[Records from a dataset]
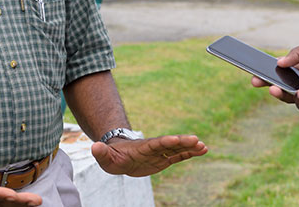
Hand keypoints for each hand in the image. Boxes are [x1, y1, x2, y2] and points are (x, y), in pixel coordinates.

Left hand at [91, 134, 206, 176]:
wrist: (117, 155)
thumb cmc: (111, 156)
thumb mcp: (104, 157)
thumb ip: (101, 153)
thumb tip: (94, 147)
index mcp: (141, 148)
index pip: (155, 144)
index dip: (165, 142)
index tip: (176, 139)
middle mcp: (153, 148)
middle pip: (169, 145)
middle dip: (182, 142)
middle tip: (197, 140)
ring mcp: (159, 153)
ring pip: (176, 150)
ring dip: (189, 148)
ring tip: (204, 147)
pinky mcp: (162, 159)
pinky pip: (178, 156)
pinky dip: (189, 154)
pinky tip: (202, 151)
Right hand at [251, 37, 298, 112]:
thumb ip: (296, 53)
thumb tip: (278, 63)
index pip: (279, 67)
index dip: (266, 67)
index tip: (252, 66)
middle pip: (279, 82)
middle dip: (265, 82)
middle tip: (254, 81)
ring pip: (286, 95)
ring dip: (278, 92)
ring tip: (272, 88)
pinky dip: (297, 99)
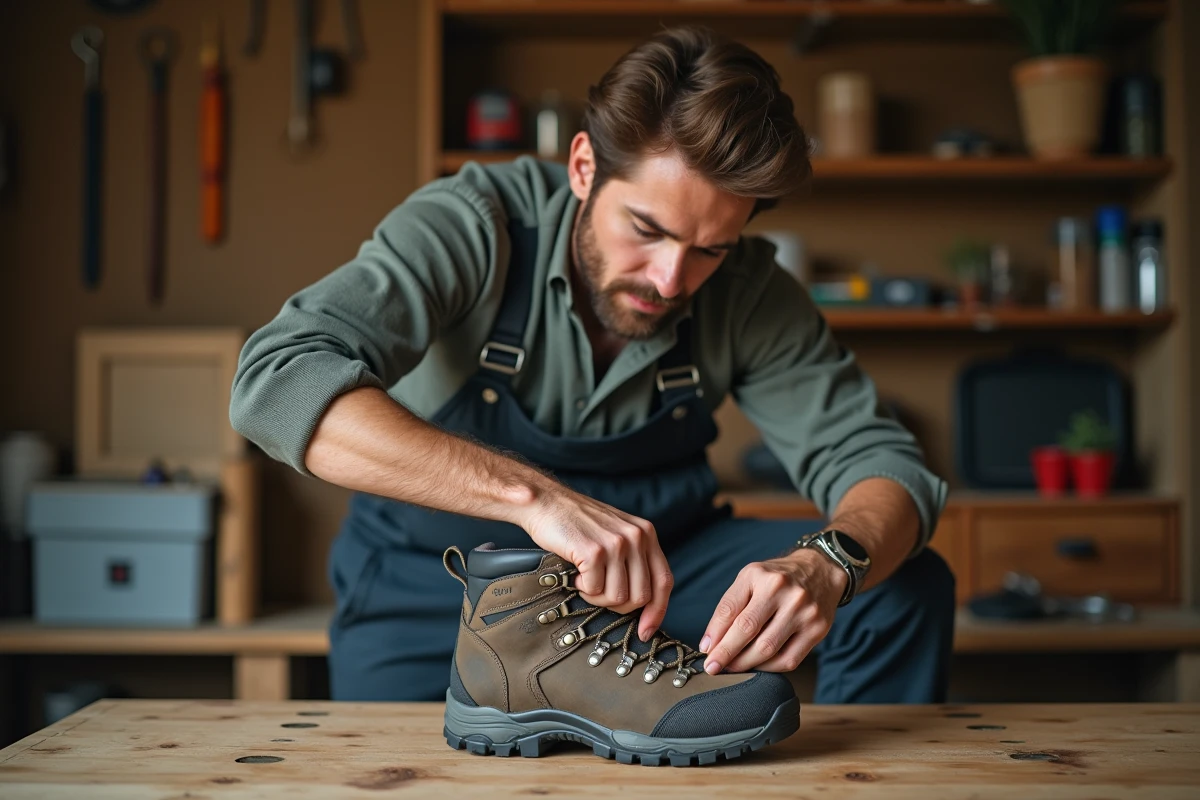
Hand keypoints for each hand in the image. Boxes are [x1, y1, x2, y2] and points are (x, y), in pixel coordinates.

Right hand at [519, 486, 672, 640]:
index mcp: (646, 533)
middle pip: (641, 596)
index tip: (646, 630)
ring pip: (618, 598)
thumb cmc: (578, 523)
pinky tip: (576, 572)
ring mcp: (617, 543)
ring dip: (597, 596)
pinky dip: (582, 588)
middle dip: (618, 605)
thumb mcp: (617, 534)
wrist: (546, 503)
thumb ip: (635, 559)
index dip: (657, 611)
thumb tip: (644, 603)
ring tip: (585, 577)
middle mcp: (636, 537)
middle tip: (598, 590)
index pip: (664, 581)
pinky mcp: (595, 551)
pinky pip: (595, 590)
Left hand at [698, 549, 846, 674]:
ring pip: (768, 649)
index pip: (731, 609)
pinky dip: (769, 668)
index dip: (715, 634)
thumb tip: (710, 644)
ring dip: (746, 664)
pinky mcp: (817, 630)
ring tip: (734, 667)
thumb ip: (729, 607)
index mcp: (762, 577)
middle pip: (748, 630)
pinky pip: (789, 660)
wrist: (821, 571)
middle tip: (713, 667)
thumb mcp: (750, 579)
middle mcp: (785, 592)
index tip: (705, 652)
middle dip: (726, 653)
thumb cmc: (777, 579)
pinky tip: (759, 666)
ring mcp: (804, 612)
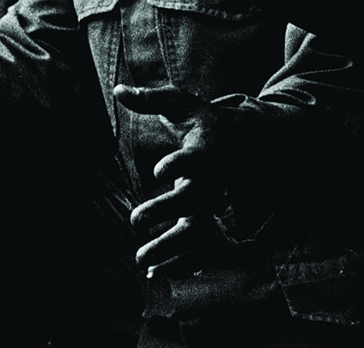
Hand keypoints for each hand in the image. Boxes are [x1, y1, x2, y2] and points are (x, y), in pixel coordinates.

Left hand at [115, 84, 247, 274]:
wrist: (245, 142)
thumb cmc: (204, 120)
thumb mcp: (181, 102)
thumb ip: (151, 98)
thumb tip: (118, 89)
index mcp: (206, 149)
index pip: (196, 158)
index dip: (180, 164)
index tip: (159, 170)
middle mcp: (212, 179)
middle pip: (195, 200)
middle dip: (166, 210)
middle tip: (135, 219)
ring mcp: (213, 203)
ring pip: (199, 231)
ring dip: (172, 248)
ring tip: (141, 261)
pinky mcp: (211, 218)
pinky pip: (200, 246)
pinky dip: (182, 262)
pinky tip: (158, 274)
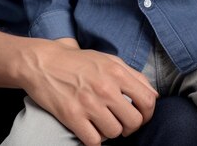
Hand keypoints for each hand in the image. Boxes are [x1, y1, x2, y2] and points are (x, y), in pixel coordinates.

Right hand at [19, 38, 157, 145]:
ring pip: (114, 134)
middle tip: (121, 122)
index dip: (148, 113)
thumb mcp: (108, 59)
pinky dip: (94, 139)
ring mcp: (88, 103)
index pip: (147, 100)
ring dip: (110, 132)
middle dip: (130, 126)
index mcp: (116, 72)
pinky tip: (89, 128)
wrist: (43, 62)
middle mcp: (105, 88)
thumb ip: (132, 75)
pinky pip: (94, 141)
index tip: (140, 115)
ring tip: (102, 122)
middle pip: (133, 121)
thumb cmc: (77, 61)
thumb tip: (153, 94)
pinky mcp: (72, 117)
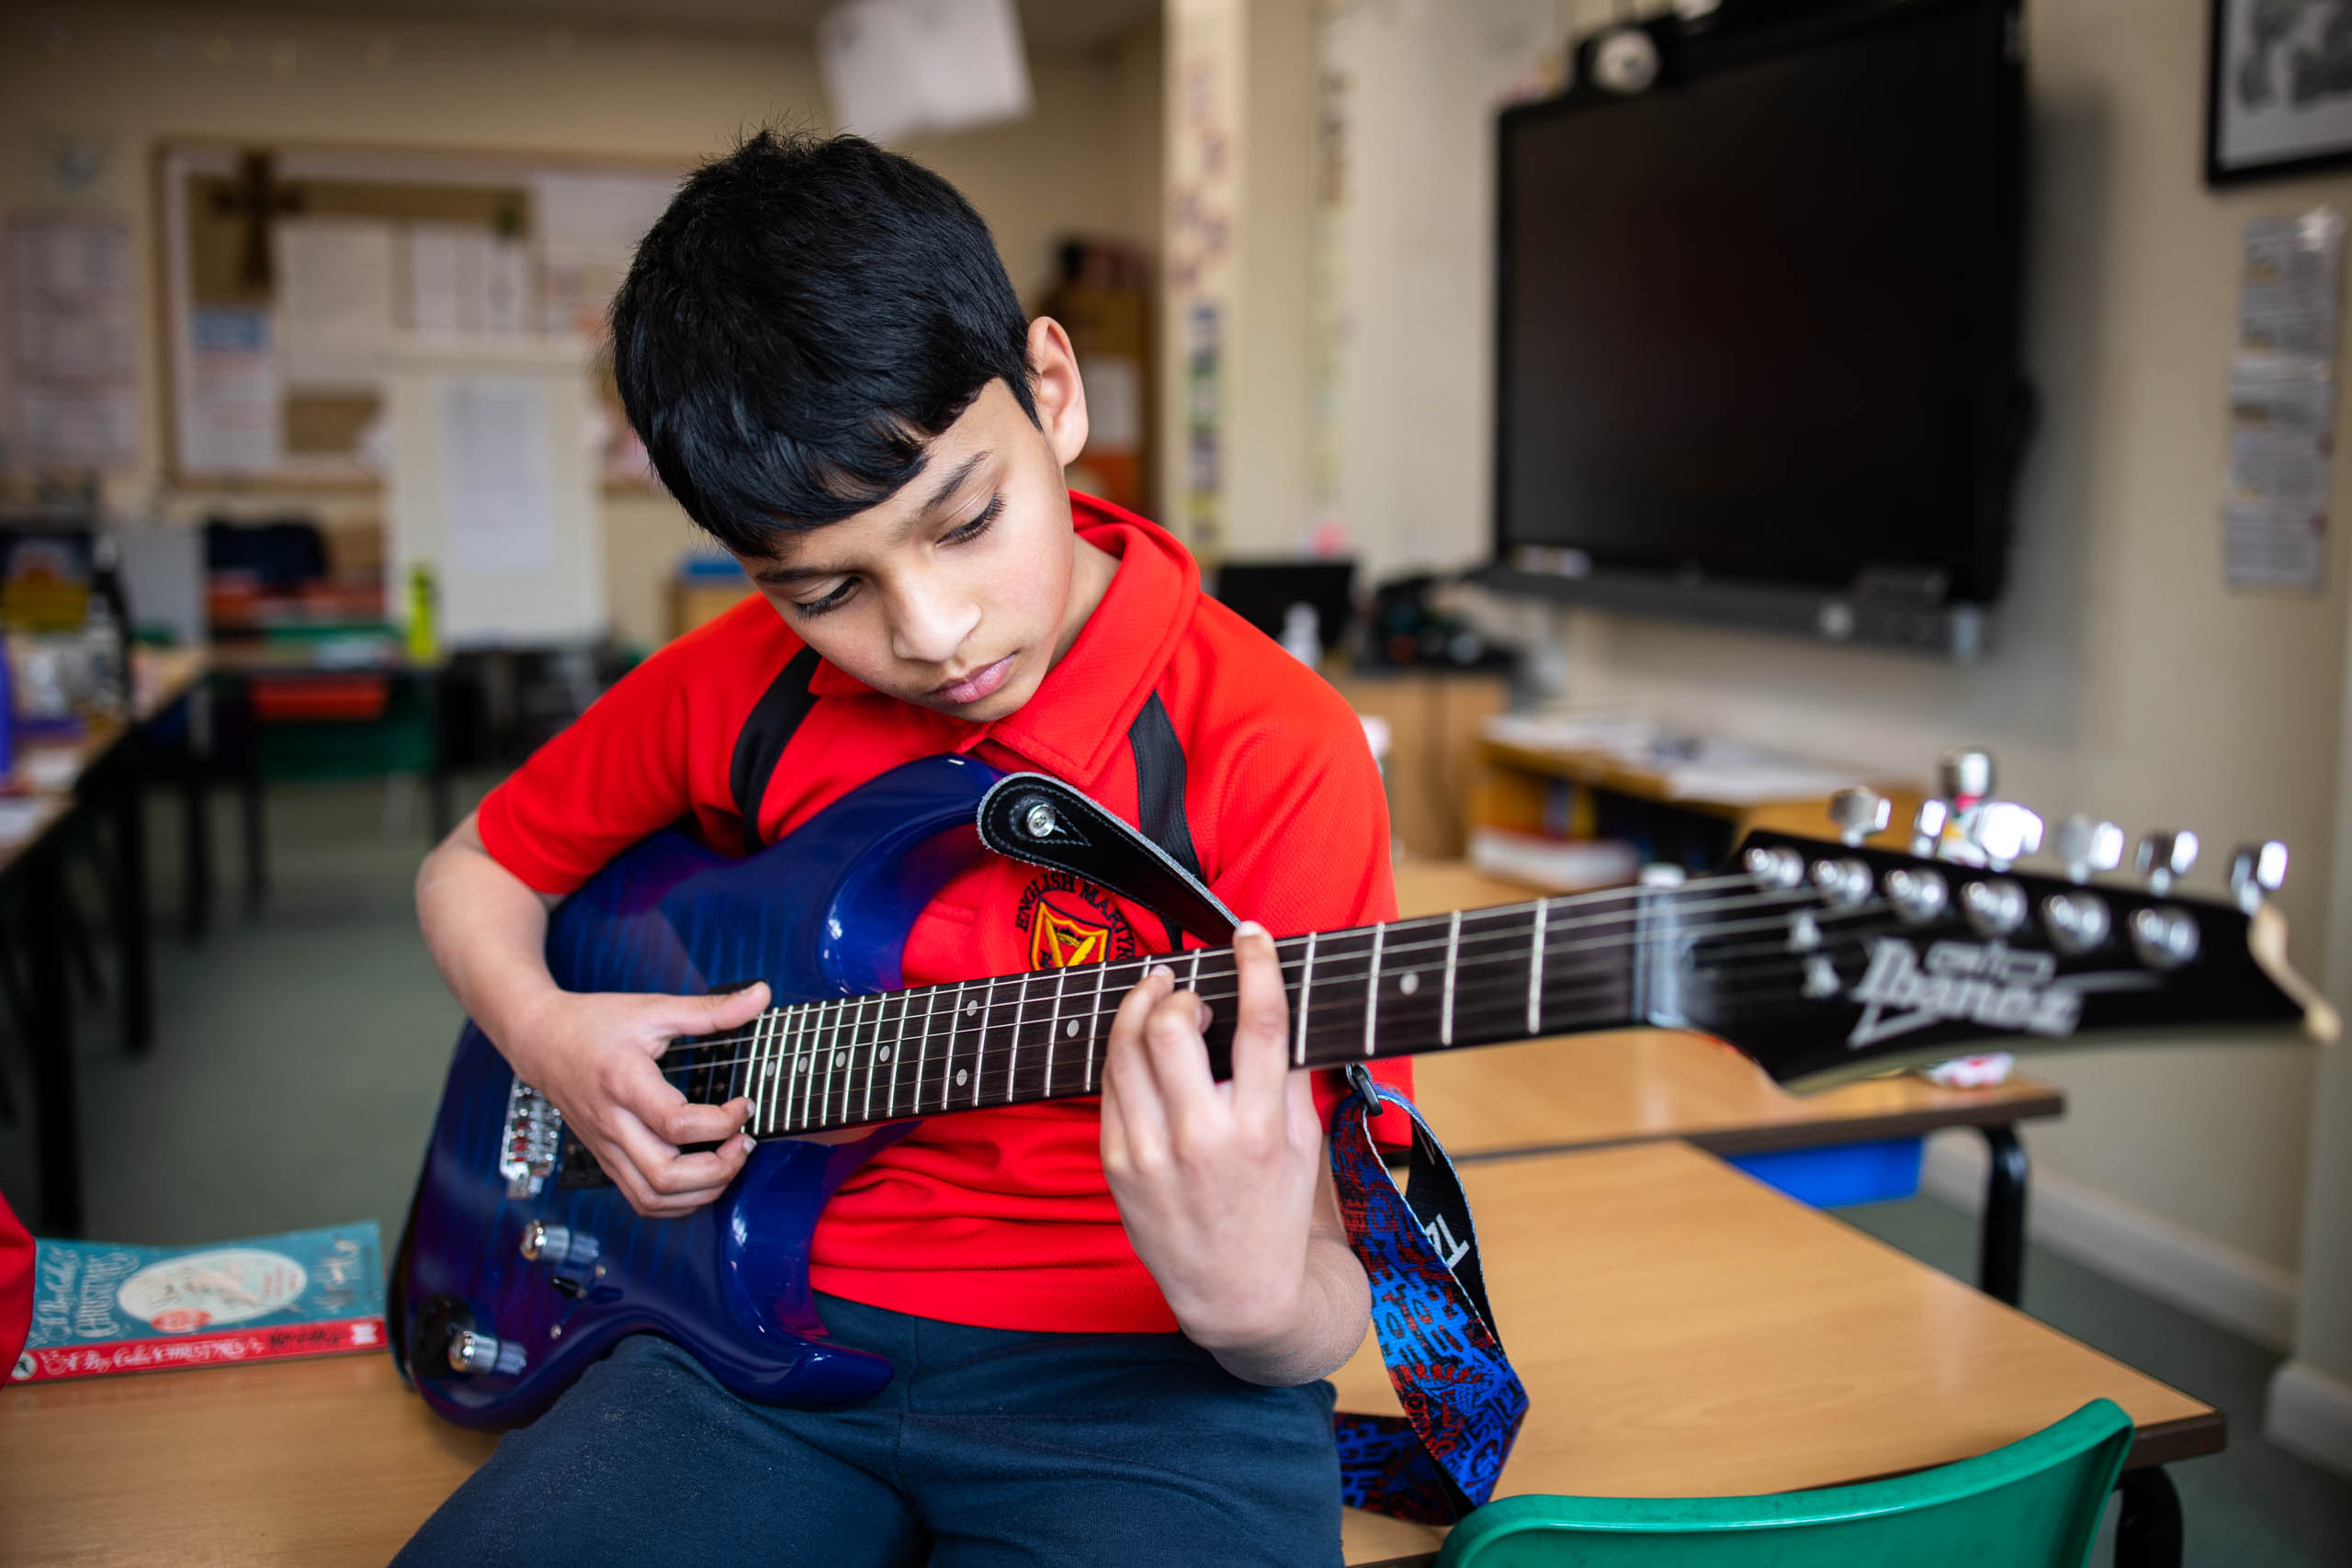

[What is being asked]
From the entries above, collect every line with the string "Right" in it.

[Final answer]
Right hand at [251, 37, 298, 112]:
Right hand at [519, 486, 672, 640]:
Right hand at [19, 38, 157, 145]:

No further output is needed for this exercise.